▶ _Document excerpt_
>>>>

Finally, food loss and waste could also increase as a result of longer value chains. The report cites that in 2011, as much as 32 percent of all food produced globally ended up either lost or wasted. While more recent studies in several countries (Bangladesh, India, and China) suggest that wastage rates for staple food value chains are lower than previously thought, food loss and waste remain significant challenges, both economically and in terms of food security, and will need to be addressed as value chains grow longer and more complex.

Solutions to these challenges exist, says the report, but will require coordinated investment from both the public and the private sector, as well as civil society actors.

The growth of the food and agribusiness sectors in low- and middle-income countries represents a major investment opportunity for private sector companies; the report states that in Africa alone, these sectors are expected to reach USD 1 trillion by 2030. Including and investing in smallholder farmers will be key in meeting the growing global demand for food and beverage products, as well as in addressing poverty and hunger. To meet both business and development goals, the report lays out several principles for inclusive, effective private sector investment in emerging food systems:

  • Increase the efficiency and resilience of food systems by investing in agricultural intensification programs, road and transportation improvements, and overall value chain efficiency.
  • Focus on smallholder inclusion and returns to the local economy to ensure that investments contribute to poverty reduction. This will include investing in local infrastructure development and providing training and capacity-building for local employees, small- and medium-sized local enterprises (SMEs), and farmers.

<<<<

▶ _Data extracts_
>>>>

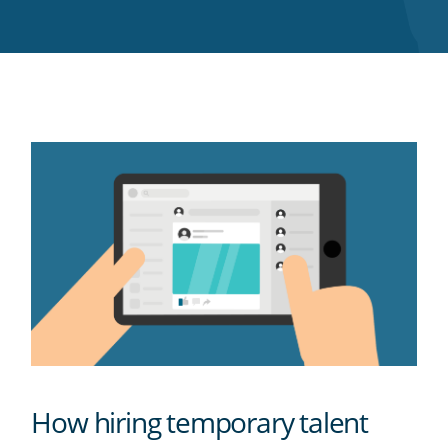
Twitter
Facebook
LinkedIn
Pinterest
blog's
RSS
feed
How hiring temporary talent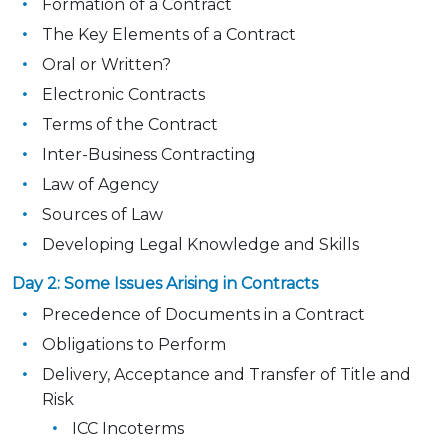
Formation of a Contract
The Key Elements of a Contract
Oral or Written?
Electronic Contracts
Terms of the Contract
Inter-Business Contracting
Law of Agency
Sources of Law
Developing Legal Knowledge and Skills
Day 2: Some Issues Arising in Contracts
Precedence of Documents in a Contract
Obligations to Perform
Delivery, Acceptance and Transfer of Title and
Risk
ICC Incoterms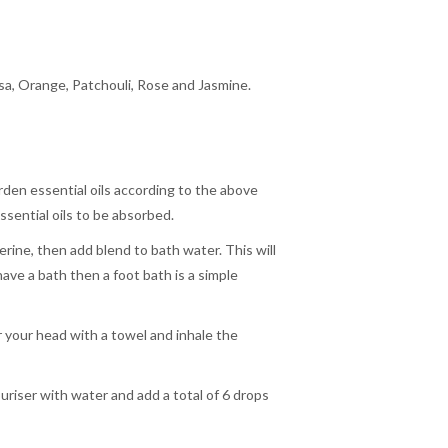
a, Orange, Patchouli, Rose and Jasmine.
rden essential oils according to the above
essential oils to be absorbed.
rine, then add blend to bath water. This will
have a bath then a foot bath is a simple
r your head with a towel and inhale the
ouriser with water and add a total of 6 drops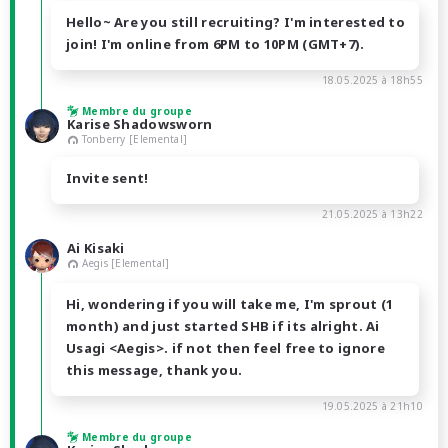
Hello~ Are you still recruiting? I'm interested to
join! I'm online from 6PM to 10PM (GMT+7).
18.05.2025 à 18h55
Membre du groupe
Karise Shadowsworn
Tonberry [Elemental]
Invite sent!
21.05.2025 à 13h22
Ai Kisaki
Aegis [Elemental]
Hi, wondering if you will take me, I'm sprout (1
month) and just started SHB if its alright. Ai
Usagi <Aegis>. if not then feel free to ignore
this message, thank you.
19.05.2025 à 21h10
Membre du groupe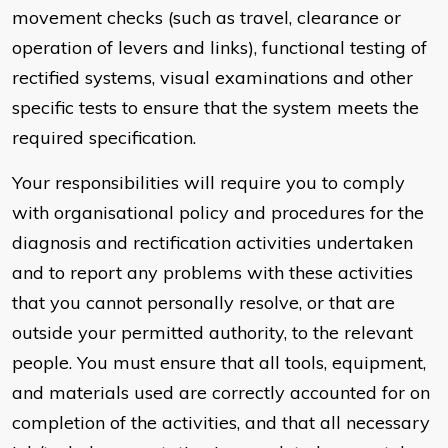
movement checks (such as travel, clearance or
operation of levers and links), functional testing of
rectified systems, visual examinations and other
specific tests to ensure that the system meets the
required specification.
Your responsibilities will require you to comply
with organisational policy and procedures for the
diagnosis and rectification activities undertaken
and to report any problems with these activities
that you cannot personally resolve, or that are
outside your permitted authority, to the relevant
people. You must ensure that all tools, equipment,
and materials used are correctly accounted for on
completion of the activities, and that all necessary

<<<<

▶ _The problem_
Render this sentence from the text on food systems investment above into Spanish: "Solutions to these challenges exist, says the report, but will require coordinated investment from both the public and the private sector, as well as civil society actors."

▶ _Answer space_
Existen soluciones a estos desafíos, afirma el informe, pero requerirán una inversión coordinada tanto del sector público como del sector privado, así como de los actores de la sociedad civil.